Requirements:
1. Print everything in the passage on advanced high-strength steels from "The first generation" down to "of this proposal.)".
2. Return each line of the records that contains the string "source".

Text shown:
## start

Rapid advances are being made in materials for transportation vehicles that reduce mass by increasing strength. Such materials offer many societal advantages: energy conservation, increased safety, and reduction of environmental impact. Advanced High Strength Steels (AHSS) offer amazing combinations of strength (for light weight, performance) and ductility (manufacturability). They are particularly promising for crash-resistant autobody structures, where stiffness, strength, and energy absorption are required in stamped parts. Fundamental technical questions must be addressed before AHSS can be used with confidence by manufacturers, thus allowing the potential benefits to be achieved.

Background: There is a growing need to conserve energy, reduce greenhouse gases and other emissions, increase safety, and improve performance of transportation vehicles. These goals require innovative solutions. Driven by the marketplace, regulation, and competition, a range of non-traditional materials have been increasingly adopted. In particular, revolutionary advances (and anticipated ones) in iron-based alloy metallurgy and mechanics are creating major opportunities for improving society while posing exceptional challenges in terms of fundamental knowledge of advanced alloys.

The major part of the mass of a typical automotive chassis has been, and continues to be, sheet-formed steel. Thus, sheet formability and springback are crucial aspects for these applications, along with many other considerations such as strength, corrosion resistance, and weldability. Within a given class of sheet steels, formability and strength usually vary inversely as shown in the mutli-colored region of Fig. 1.

|[pic] | |

| | |

| | |

| |Figure 1: Trade-offs of strength and ductility|

| |of traditional and advanced high-strength |

| |steels [1]. (Courtesy Auto/Steel Partnership.)|

Until about 1990, traditional steel grades used in automotive body structures relied principally on ferrite (bcc iron) and carbide (Fe3C, alloy carbides) metallurgy, about which much has been known for at least 50 years. Examples of such alloys include mild steels, IF (interstitial-free) steels, bake-hardenable steels, solid-solution strengthened steels, and HSLA (high-strength, low-alloy) steels.

The first generation of AHSS was introduced in the 1990’s and 2000’s, eventually replacing many older grades. The fundamental metallurgy and micro-mechanisms of these grades are well-established. Application issues, particularly forming and springback, remain critical concerns for wide adoption of all AHSS alloys. (These issues are addressed in Thrust 1 of this proposal.)

First generation AHSS retain a predominantly ferrite matrix, but rely on secondary structures of bainite, martensite, and metastable austenite to achieve high strength and concurrent high formability (which are usually mutually exclusive within one metallurgical system). Examples of first-generation AHSS include martensitic, dual-phase (DP) steels and TRIP grades, Fig. 1.

## end

Supplied material:
## start

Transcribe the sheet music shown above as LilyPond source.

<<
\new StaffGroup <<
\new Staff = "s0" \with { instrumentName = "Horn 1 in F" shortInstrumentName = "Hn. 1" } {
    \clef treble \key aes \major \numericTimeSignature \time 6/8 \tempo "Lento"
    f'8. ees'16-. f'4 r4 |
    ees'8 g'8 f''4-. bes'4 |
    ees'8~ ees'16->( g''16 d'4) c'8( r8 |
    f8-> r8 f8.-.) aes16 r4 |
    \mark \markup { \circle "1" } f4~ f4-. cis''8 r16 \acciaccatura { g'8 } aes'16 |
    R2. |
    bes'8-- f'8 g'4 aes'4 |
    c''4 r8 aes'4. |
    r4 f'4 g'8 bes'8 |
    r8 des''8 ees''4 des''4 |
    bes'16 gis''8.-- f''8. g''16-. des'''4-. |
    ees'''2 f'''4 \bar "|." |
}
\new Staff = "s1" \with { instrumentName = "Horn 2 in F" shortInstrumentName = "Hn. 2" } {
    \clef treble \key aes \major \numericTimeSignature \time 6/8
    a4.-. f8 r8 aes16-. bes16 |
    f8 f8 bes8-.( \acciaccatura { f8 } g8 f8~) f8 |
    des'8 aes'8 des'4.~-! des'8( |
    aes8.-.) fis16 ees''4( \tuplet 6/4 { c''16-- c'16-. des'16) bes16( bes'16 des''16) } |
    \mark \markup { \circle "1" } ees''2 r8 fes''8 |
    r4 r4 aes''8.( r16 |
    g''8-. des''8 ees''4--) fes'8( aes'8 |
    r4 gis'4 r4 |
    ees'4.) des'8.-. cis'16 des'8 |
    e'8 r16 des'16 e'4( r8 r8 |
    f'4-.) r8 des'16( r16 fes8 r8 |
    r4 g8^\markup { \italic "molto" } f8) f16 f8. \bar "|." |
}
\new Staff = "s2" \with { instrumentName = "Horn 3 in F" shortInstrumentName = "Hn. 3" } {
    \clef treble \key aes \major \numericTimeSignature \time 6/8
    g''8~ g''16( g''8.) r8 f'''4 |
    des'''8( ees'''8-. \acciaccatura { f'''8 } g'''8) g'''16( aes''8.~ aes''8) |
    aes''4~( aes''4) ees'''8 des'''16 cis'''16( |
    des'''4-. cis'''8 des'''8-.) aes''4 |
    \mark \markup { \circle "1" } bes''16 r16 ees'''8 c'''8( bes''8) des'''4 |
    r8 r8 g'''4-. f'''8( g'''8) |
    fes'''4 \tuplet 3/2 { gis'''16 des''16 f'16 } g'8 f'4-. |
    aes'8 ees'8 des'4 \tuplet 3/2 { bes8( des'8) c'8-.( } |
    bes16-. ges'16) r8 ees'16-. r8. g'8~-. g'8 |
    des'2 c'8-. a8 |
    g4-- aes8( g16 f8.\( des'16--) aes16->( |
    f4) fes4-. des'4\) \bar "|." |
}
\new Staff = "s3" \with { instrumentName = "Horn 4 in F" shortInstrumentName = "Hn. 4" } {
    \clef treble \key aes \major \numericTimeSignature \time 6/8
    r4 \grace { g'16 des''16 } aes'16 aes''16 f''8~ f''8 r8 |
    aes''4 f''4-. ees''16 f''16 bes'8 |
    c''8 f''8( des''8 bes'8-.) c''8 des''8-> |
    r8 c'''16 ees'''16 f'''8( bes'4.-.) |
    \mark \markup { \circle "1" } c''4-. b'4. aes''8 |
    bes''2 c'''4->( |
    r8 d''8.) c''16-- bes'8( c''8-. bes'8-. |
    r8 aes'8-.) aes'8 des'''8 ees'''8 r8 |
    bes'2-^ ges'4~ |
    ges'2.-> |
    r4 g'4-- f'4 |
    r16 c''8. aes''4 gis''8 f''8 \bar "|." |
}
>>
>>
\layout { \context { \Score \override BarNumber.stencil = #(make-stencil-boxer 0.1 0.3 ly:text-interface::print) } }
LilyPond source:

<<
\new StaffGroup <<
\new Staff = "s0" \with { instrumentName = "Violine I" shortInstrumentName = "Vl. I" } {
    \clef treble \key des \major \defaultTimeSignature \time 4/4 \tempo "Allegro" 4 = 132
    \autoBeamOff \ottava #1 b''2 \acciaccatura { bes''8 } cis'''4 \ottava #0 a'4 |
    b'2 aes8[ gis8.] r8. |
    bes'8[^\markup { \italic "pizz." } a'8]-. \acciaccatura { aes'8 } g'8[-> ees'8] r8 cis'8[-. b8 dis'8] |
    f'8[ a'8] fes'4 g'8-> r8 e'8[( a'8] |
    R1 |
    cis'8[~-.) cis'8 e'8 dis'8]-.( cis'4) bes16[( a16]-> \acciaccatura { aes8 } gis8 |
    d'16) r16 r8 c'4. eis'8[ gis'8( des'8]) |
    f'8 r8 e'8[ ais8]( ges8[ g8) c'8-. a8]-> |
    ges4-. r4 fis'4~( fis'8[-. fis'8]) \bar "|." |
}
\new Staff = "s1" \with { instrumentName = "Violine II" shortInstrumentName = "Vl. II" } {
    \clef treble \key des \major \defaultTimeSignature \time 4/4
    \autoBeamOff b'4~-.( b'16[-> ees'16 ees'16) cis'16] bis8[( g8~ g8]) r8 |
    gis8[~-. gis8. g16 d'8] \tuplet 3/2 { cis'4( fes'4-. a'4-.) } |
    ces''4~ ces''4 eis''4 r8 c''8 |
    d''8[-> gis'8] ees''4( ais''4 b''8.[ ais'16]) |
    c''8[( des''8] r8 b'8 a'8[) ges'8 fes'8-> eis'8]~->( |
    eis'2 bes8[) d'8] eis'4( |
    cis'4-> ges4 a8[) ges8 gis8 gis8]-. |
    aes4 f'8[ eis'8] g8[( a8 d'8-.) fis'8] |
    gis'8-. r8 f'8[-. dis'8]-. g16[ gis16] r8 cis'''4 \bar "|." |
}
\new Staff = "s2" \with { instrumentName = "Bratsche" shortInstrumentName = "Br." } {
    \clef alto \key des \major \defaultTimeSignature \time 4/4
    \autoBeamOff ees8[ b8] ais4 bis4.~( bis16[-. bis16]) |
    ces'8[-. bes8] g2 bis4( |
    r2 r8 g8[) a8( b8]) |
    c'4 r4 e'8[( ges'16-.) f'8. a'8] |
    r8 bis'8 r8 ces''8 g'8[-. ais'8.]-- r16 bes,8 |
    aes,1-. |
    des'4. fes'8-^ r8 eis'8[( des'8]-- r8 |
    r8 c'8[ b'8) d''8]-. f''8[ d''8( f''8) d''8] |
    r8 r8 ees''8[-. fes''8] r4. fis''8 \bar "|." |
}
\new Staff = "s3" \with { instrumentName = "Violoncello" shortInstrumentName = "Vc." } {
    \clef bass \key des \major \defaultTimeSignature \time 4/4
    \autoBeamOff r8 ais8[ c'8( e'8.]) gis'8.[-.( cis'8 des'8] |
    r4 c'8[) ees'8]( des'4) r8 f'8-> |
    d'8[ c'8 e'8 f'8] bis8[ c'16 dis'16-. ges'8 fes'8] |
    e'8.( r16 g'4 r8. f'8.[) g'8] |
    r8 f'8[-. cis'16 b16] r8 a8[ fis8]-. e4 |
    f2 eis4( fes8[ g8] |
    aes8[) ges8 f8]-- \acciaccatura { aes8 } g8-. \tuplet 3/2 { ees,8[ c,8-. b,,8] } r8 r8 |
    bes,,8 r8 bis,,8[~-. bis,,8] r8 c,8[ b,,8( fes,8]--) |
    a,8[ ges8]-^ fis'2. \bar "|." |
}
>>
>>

## end

Task-by-task results:
1.
The first generation of AHSS was introduced in the 1990’s and 2000’s, eventually replacing many older grades. The fundamental metallurgy and micro-mechanisms of these grades are well-established. Application issues, particularly forming and springback, remain critical concerns for wide adoption of all AHSS alloys. (These issues are addressed in Thrust 1 of this proposal.)

2.
Transcribe the sheet music shown above as LilyPond source.
LilyPond source:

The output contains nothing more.